A simplificação, no entanto, não se limita à reforma tributária. Segundo Rogério Martins, "como pretender simplificar se a todo momento se emenda a Constituição? De todo modo, este debate é revelador de que a reforma do Estado deve preceder qualquer outra, sem o que não haverá nem viabilidade política. Mas, nas atuais condições, será viável uma reforma do Estado?"

O papel da sociedade

O professor de direito constitucional Carlos Mello acha que a proposta de reforma tributária "deveria ter sido enviada ao Congresso no primeiro mandato [de Luiz Inácio Lula da Silva], ou em 2007, primeiro ano do segundo. Nas duas ocasiões o presidente tinha a legitimidade consagrada e autoridade para promover um debate. Este ano é de eleição municipal, que organiza a presidencial, de 2010. Mas há mais: não temos pacto federativo e a reforma tributária, por exemplo, não se efetiva porque não se consegue passar do discurso para a ação. E, do ponto de vista político, não há um parlamento em que se possam discutir questões desse teor. Reformas como essa devem ser bandeira de candidatos para se transformar em idéia capaz de mobilizar a sociedade".

Como disse Paulo Rabello de Castro, "a sociedade brasileira deve se mobilizar, menos para inviabilizar o texto e mais para mostrar que, para ser um texto da sociedade, precisa ir mais longe, ampliar seu escopo para o que está bem claro: os três grandes gastos do Estado são os gerais, os da previdência e os da dívida pública. Essa dívida, de R$ 160 bilhões, mostra como o Brasil se autopropõe uma tragédia financeira recorrente. Diz que tem moeda forte mas age como se a moeda fosse fraca".
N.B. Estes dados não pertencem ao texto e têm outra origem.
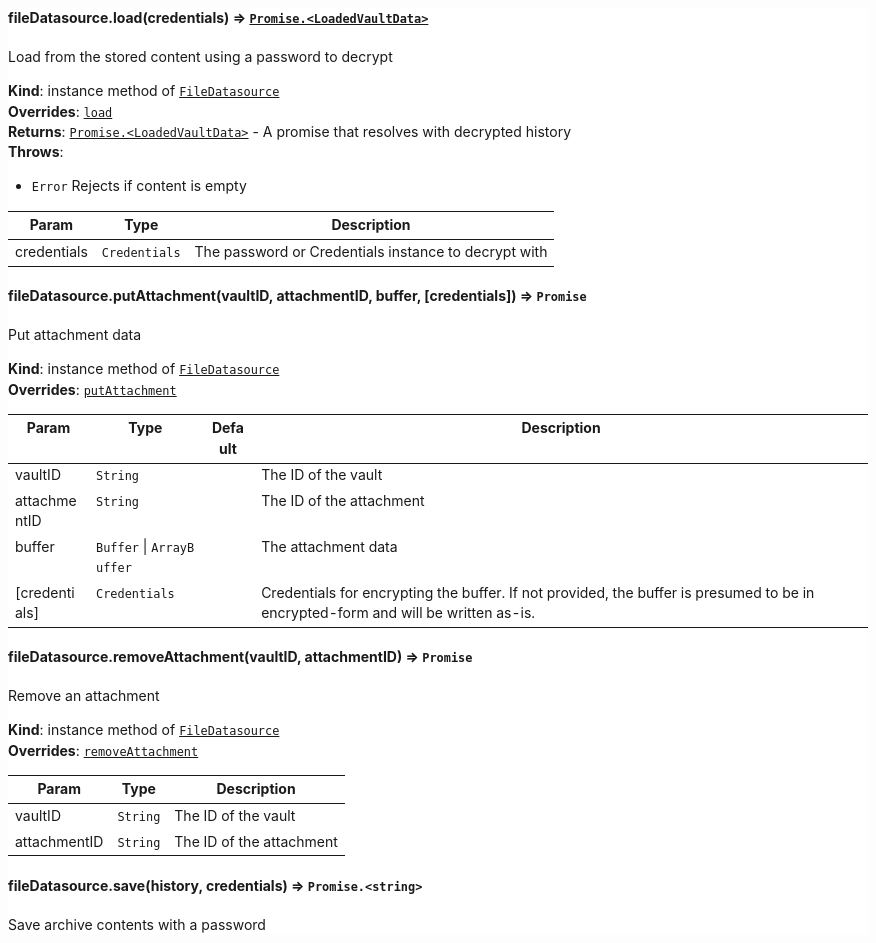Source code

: #### fileDatasource.load(credentials) ⇒ [<code>Promise.&lt;LoadedVaultData&gt;</code>](#LoadedVaultData)
Load from the stored content using a password to decrypt

**Kind**: instance method of [<code>FileDatasource</code>](#module_Buttercup.FileDatasource)  
**Overrides**: [<code>load</code>](#TextDatasource+load)  
**Returns**: [<code>Promise.&lt;LoadedVaultData&gt;</code>](#LoadedVaultData) - A promise that resolves with decrypted history  
**Throws**:

- <code>Error</code> Rejects if content is empty


| Param | Type | Description |
| --- | --- | --- |
| credentials | <code>Credentials</code> | The password or Credentials instance to decrypt with |

<a name="TextDatasource+putAttachment"></a>

#### fileDatasource.putAttachment(vaultID, attachmentID, buffer, [credentials]) ⇒ <code>Promise</code>
Put attachment data

**Kind**: instance method of [<code>FileDatasource</code>](#module_Buttercup.FileDatasource)  
**Overrides**: [<code>putAttachment</code>](#TextDatasource+putAttachment)  

| Param | Type | Default | Description |
| --- | --- | --- | --- |
| vaultID | <code>String</code> |  | The ID of the vault |
| attachmentID | <code>String</code> |  | The ID of the attachment |
| buffer | <code>Buffer</code> \| <code>ArrayBuffer</code> |  | The attachment data |
| [credentials] | <code>Credentials</code> | <code></code> | Credentials for  encrypting the buffer. If not provided, the buffer  is presumed to be in encrypted-form and will be  written as-is. |

<a name="TextDatasource+removeAttachment"></a>

#### fileDatasource.removeAttachment(vaultID, attachmentID) ⇒ <code>Promise</code>
Remove an attachment

**Kind**: instance method of [<code>FileDatasource</code>](#module_Buttercup.FileDatasource)  
**Overrides**: [<code>removeAttachment</code>](#TextDatasource+removeAttachment)  

| Param | Type | Description |
| --- | --- | --- |
| vaultID | <code>String</code> | The ID of the vault |
| attachmentID | <code>String</code> | The ID of the attachment |

<a name="TextDatasource+save"></a>

#### fileDatasource.save(history, credentials) ⇒ <code>Promise.&lt;string&gt;</code>
Save archive contents with a password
Américo Lacombe considera que reforma tributária só passa em fim de governo. "No começo, não, porque ninguém quer diminuir a arrecadação. Se não sair este ano, só daqui a quatro ou cinco, talvez em fins do próximo governo, se não houver reeleição. A proposta tem dois aspectos: além da redução da carga tributária contém também a simplificação do sistema, tanto que se prefere pagar imposto de renda sobre o lucro presumido, mais oneroso do que o lucro real, mas que é mais simples."